Regia di Vincente Minnelli vedi scheda film
Solitamente i finali dei film finiscono per deludere le attese o comunque compromettere il valore dell'opera; un' Americano a Parigi (1951) invece è un'eccezione poichè in questo caso gli ultimi 17 minuti fanno si che si dia un senso a tutta l'operazione, capace di innalzarsi anche a sorta di manifesto del musical.
La pellicola è il tipico musical del periodo avente una trama praticamente inesistente che gira solo intorno ad una storia d'amore tra un ex-soldato americano ora pittore di nome Jerry Mulligan (Gene Kelly), che s'innamora di Lise Bouvier (Leslie Caron), commessa in un negozio di profumi, ma la ragazza è promessa sposa del suo amico Henri Baurel, per via della confusione della giovane tra la riconsocenza e il sentimento d'amore.
In sostanza, il film è una scusa per mostrare quante più canzoni possibili e passi di danza in una Parigi più cartolinesca possibile sia nella messa in scena che nella concezione, poichè sono tutti aspiranti artisti (pittori, cantanti e pianisti).
Essere dediti all'arte, ispira l'arte verrebbe da dire, specie grazie alla loro fervida fantasia che crea sequenze oniriche di puro delirio visivo; anche se sotto questo punto di vista, i risultati di Un Giorno a New York (1949) Minnelli non riesce a raggiungerli.
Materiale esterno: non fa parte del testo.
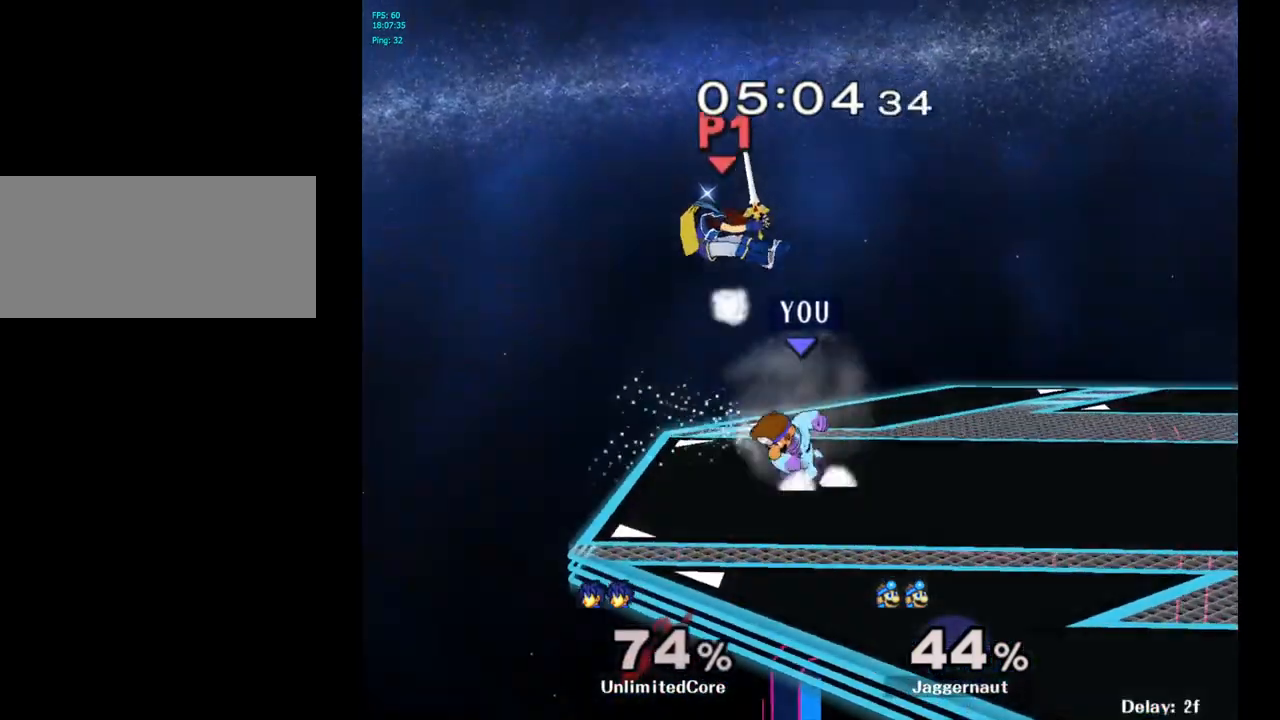
{"buttons": [], "left_stick": "center", "right_stick": "center", "events": [[150, "R1", "up"], [333, "left_stick", "center"]]}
C'è in effetti un solco insormontabile tra la concezione del musical di Donen e Minnelli, che si riflette per via del loro differente background culturale ed artistico. Se Donen era un uomo di cinema e quindi, il suo musical và tra la gente e per la strada (cosa a cui gli studios erano contrari), per Minnelli invece la sua formazione deriva dalle correnti dell'arte come l'impressionismo ed il surrealismo.
In questo musical infatti il finale è quello che conta, poichè esprime la concezione artistica che Minnelli ha del musical, dal punto di vista artistico. Gente che balla e canta per la strada non esiste nella vita ed il cinema non ha di certo come fine cercare il "realismo" (men che meno il musical), quindi non c'è nulla di male a dichiarare apertamente la finzione scenica, grazie a degli sfondi astratti che fondono in loro vari stili e correnti artistiche al loro interno, con dei risultati visivi eccezionali e tutt'ora ineguagliati.
Si assapora ogni singolo colore della tavolozza e si gode ogni piccolo passo e movimento di danza di due ballerini eccezionali come Kelly e Caron (finalmente una ragazza non "stra-figa" a tutti i costi) in piena estasi amorosa, esprimendo così l'intimità più pura del loro sentimento che non sono capaci di confessarsi nella "realtà" (anche per via delle imbarazzanti vicissitudini personali; Jerry è una sorta di "mantenuto" di una ricca signora americana che compra i suoi quadri sperando di conquistarne così l'amore; è un film che gioca anche sulla percezione del sentimento da parte dei personaggi). Alla fine quindi il finale ripaga le attese parzialmente, perchè sino a quel momento era un musical come un'altro senza infamia e senza particolari picchi di lodi.
Il film vinse svariati oscar all'epoca, tra cui a sorpresa quello di miglior film battendo il molto più quotato Posto al Sole di Stevens. Oggi un'Americano a Parigi sembra essere svalutato o comunque ridimensionato dalla critica odierna, che lo vede come vincitore di un'oscar immeritato (anche se da questo punto di vista, vi sarebbero una marea di film ad averlo "rubato" e che sono molto, ma molto peggio) e al giorno d'oggi un film datato o comunque invecchiato inesorabilmente.Sento di condividere questi giudizi che vogliono etichettarlo più come cult (grazie al ballo finale di oltre 17 minuti), che come filmone, visto che seppur possa risultare superiore ai musical contemporanei sul piano visivo/estetico, non riesce a reggere il confronto con le commedie musicali di Stanley Donen che da lì ad un anno, avrebbe creato Cantando Sotto la Pioggia (1952), sempre con Gene Kelly, amalgamando le canzoni ad una vera e propria trama narrativa che andasse oltre la storiella d'amore in cui s'era confinato il genere sino a quel momento.